In a statement yesterday, the actor said: "I would like to say that I am very sorry for any offence that has been caused as a result of my comments.
"I would never say that victims of sexual offences are in any way responsible for the abuse they have suffered and I offer my deepest apologies if anything I have said has been misunderstood in this way.
"I had no intention of causing any kind of distress and I offer my utmost sympathies to anyone affected by sexual offences and paedophilia."
His comments drew stinging criticism from the National Association for People Abused in Childhood, which called them an insult to abuse victims.
Roache caused outrage with the interview in which the furore around the Jimmy Savile revelations were discussed.
Former DJ Savile has now been exposed as one of the UK's most prolific paedophiles.
Roache said in the interview: "If you accept that you are pure love, and if you know that you are pure love and therefore live that pure love, these things won't happen to you."
Interviewer Garth Bray said: "To some people that sounds perhaps like you're saying victims bring things on themselves – is that what you're saying?"
Roache replied: "No, not quite, but and yet I am, because everything that happens to us has been a result of what we have been in previous lives."
Roache called for anonymity for all those accused of child sex offences because of the stigma they faced even if innocent.

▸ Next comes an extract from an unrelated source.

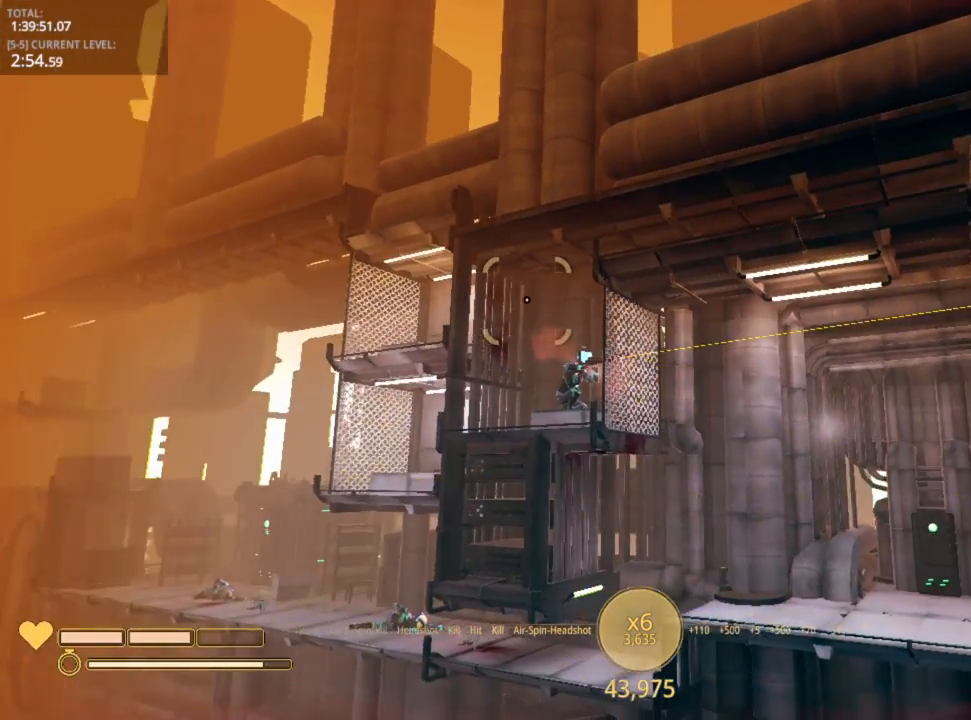
{"keys": [], "mouse_move": "left", "events": [[216, "a", "up"]]}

He said: "Paedophilia is absolutely horrendous. Paedophiles should be sought out, rooted out and dealt with.
"But there's a fringe of people who, particularly pop singers, they have these groupies, these girls, who come, they're sexually active, sexually mature, they don't ask for their birth certificate, they don't know what age they may be."
Dr Jon Bird, from Napac, condemned Roache's "hippy-dippy" spiritualist beliefs, saying child sex abuse left people with horrific physical and mental scars.